Introduction
Software testing is a critical element
of software quality assurance and represents the ultimate process to
ensure the correctness of the product. The quality product always
enhances the customer confidence in using the product thereby increases
the business economics. In other words, a good quality product means
zero defects, which is derived from a better quality process in testing.
Software is an integrated set of Program
codes, designed logically to implement a particular function or to
automate a particular process. To develop a software product or project,
user needs and constraints must be determined and explicitly stated.

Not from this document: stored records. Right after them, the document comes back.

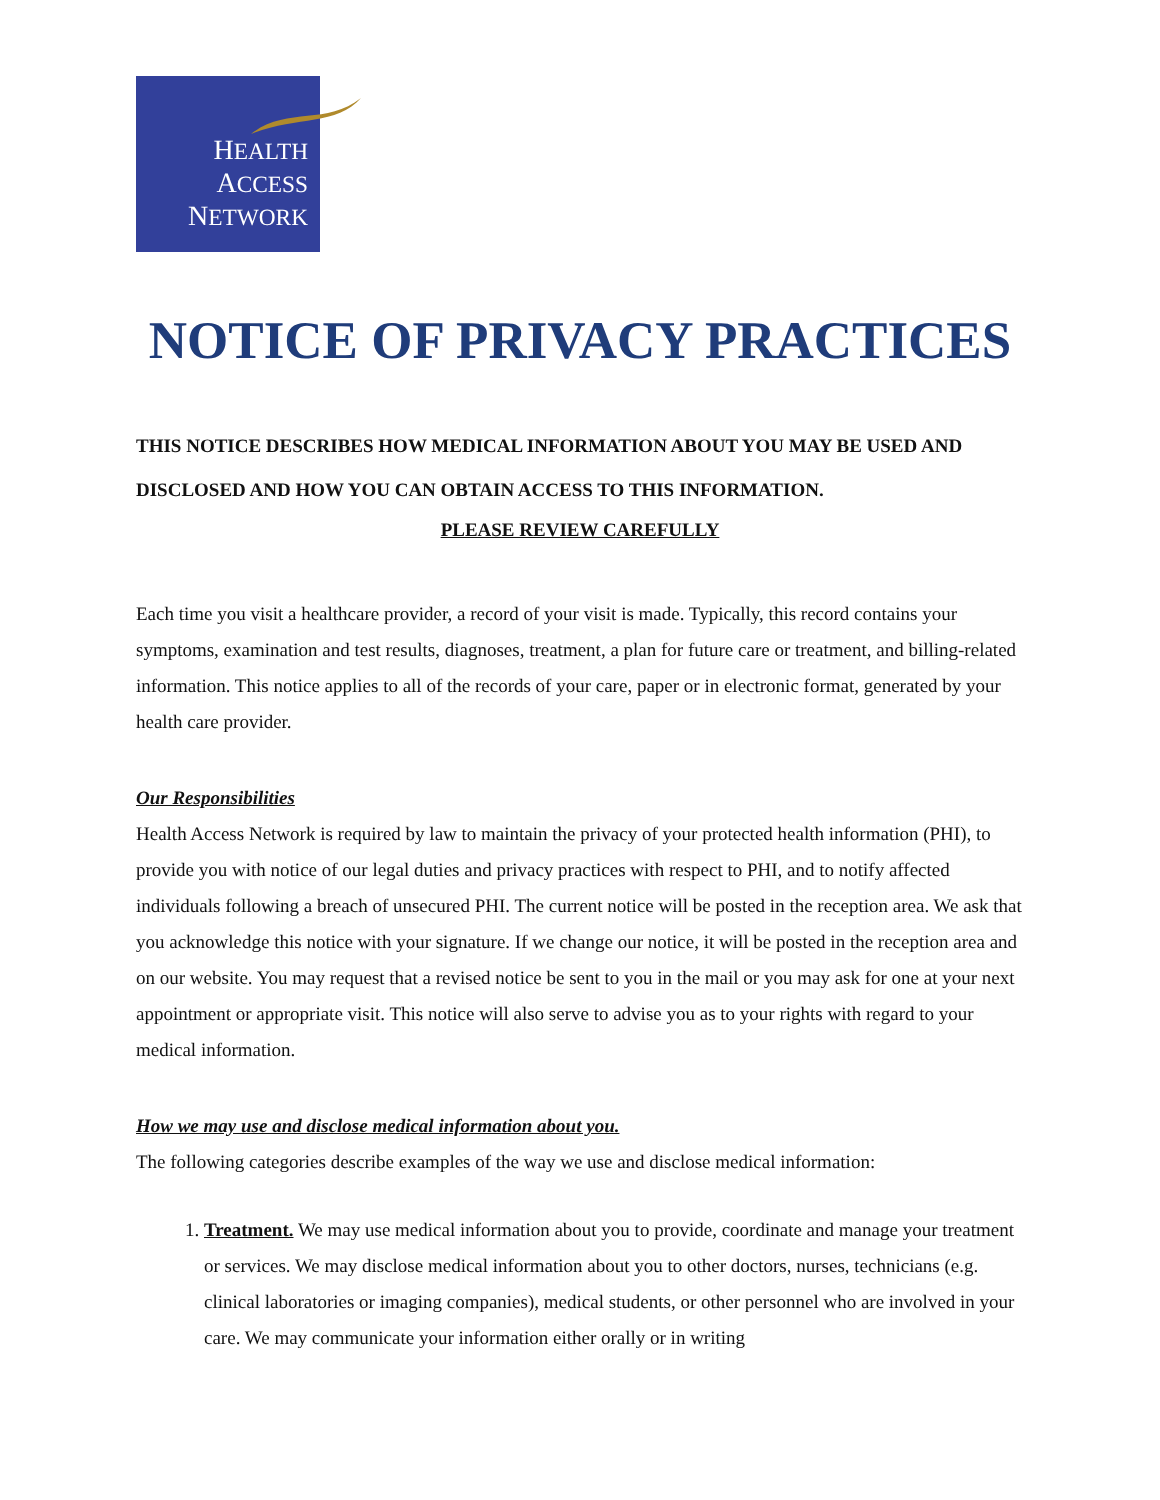HEALTH
ACCESS
NETWORK
NOTICE OF PRIVACY PRACTICES
THIS NOTICE DESCRIBES HOW MEDICAL INFORMATION ABOUT YOU MAY BE USED AND DISCLOSED AND HOW YOU CAN OBTAIN ACCESS TO THIS INFORMATION.
PLEASE REVIEW CAREFULLY
Each time you visit a healthcare provider, a record of your visit is made. Typically, this record contains your symptoms, examination and test results, diagnoses, treatment, a plan for future care or treatment, and billing-related information. This notice applies to all of the records of your care, paper or in electronic format, generated by your health care provider.
Our Responsibilities
Health Access Network is required by law to maintain the privacy of your protected health information (PHI), to provide you with notice of our legal duties and privacy practices with respect to PHI, and to notify affected individuals following a breach of unsecured PHI. The current notice will be posted in the reception area. We ask that you acknowledge this notice with your signature. If we change our notice, it will be posted in the reception area and on our website. You may request that a revised notice be sent to you in the mail or you may ask for one at your next appointment or appropriate visit. This notice will also serve to advise you as to your rights with regard to your medical information.
How we may use and disclose medical information about you.
The following categories describe examples of the way we use and disclose medical information:
1. Treatment. We may use medical information about you to provide, coordinate and manage your treatment or services. We may disclose medical information about you to other doctors, nurses, technicians (e.g. clinical laboratories or imaging companies), medical students, or other personnel who are involved in your care. We may communicate your information either orally or in writing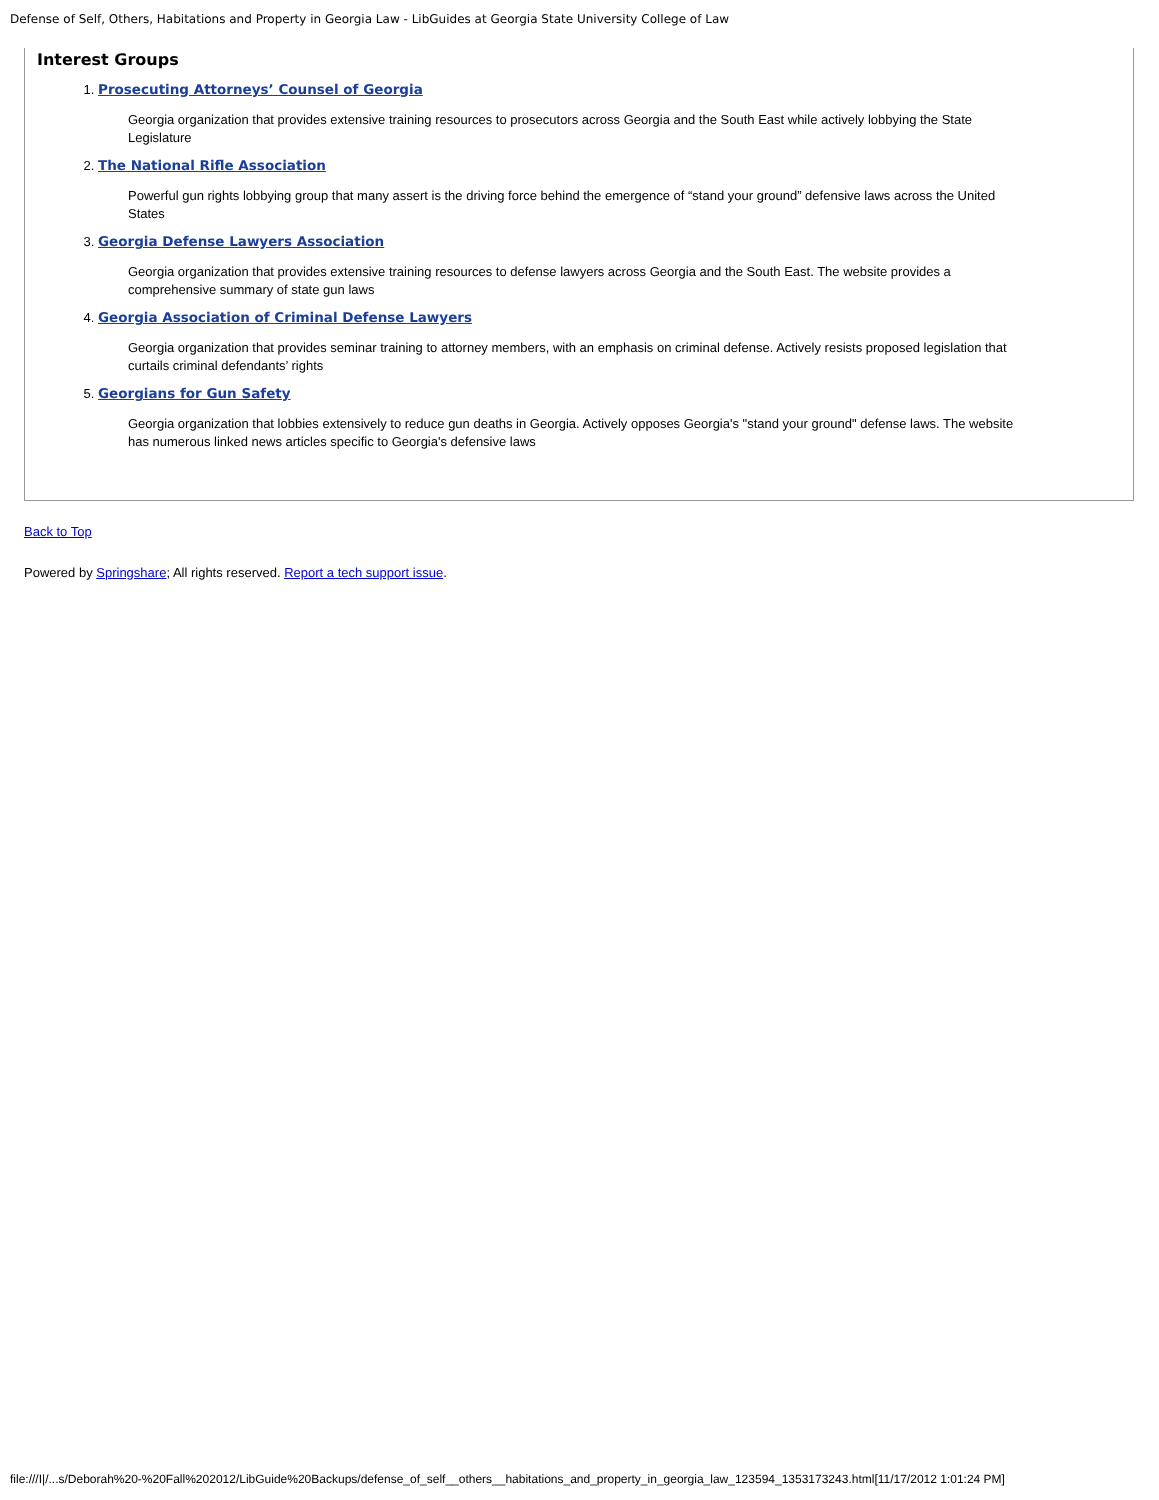Defense of Self, Others, Habitations and Property in Georgia Law - LibGuides at Georgia State University College of Law
Interest Groups
1. Prosecuting Attorneys’ Counsel of Georgia
Georgia organization that provides extensive training resources to prosecutors across Georgia and the South East while actively lobbying the State Legislature
2. The National Rifle Association
Powerful gun rights lobbying group that many assert is the driving force behind the emergence of “stand your ground” defensive laws across the United States
3. Georgia Defense Lawyers Association
Georgia organization that provides extensive training resources to defense lawyers across Georgia and the South East. The website provides a comprehensive summary of state gun laws
4. Georgia Association of Criminal Defense Lawyers
Georgia organization that provides seminar training to attorney members, with an emphasis on criminal defense. Actively resists proposed legislation that curtails criminal defendants’ rights
5. Georgians for Gun Safety
Georgia organization that lobbies extensively to reduce gun deaths in Georgia. Actively opposes Georgia's "stand your ground" defense laws. The website has numerous linked news articles specific to Georgia's defensive laws
Back to Top
Powered by Springshare; All rights reserved. Report a tech support issue.
file:///I|/...s/Deborah%20-%20Fall%202012/LibGuide%20Backups/defense_of_self__others__habitations_and_property_in_georgia_law_123594_1353173243.html[11/17/2012 1:01:24 PM]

The development process is broadly classified into two.
1. Product development
2. Project development
Product development is done assuming a
wide range of customers and their needs. This type of development
involves customers from all domains and collecting requirements from
many different environments.
Project Development is done by focusing a
particular customer’s need, gathering data from his environment and
bringing out a valid set of information that will help as a pillar to
development process.
Testing is a necessary stage in the
software life cycle: it gives the programmer and user some sense of
correctness, though never “proof of correctness. With effective testing
techniques, software is more easily debugged, less likely to “break,”
more “correct”, and, in summary, better.
Most Software Development
processes in the IT industry always seem to follow a tight schedule.
Often, these schedules adversely affect the testing process, resulting
in step motherly treatment meted out to the testing process. As a
result, defects accumulate in the application and are overlooked so as
to meet deadlines. The developers convince themselves that the
overlooked errors can be rectified in subsequent releases.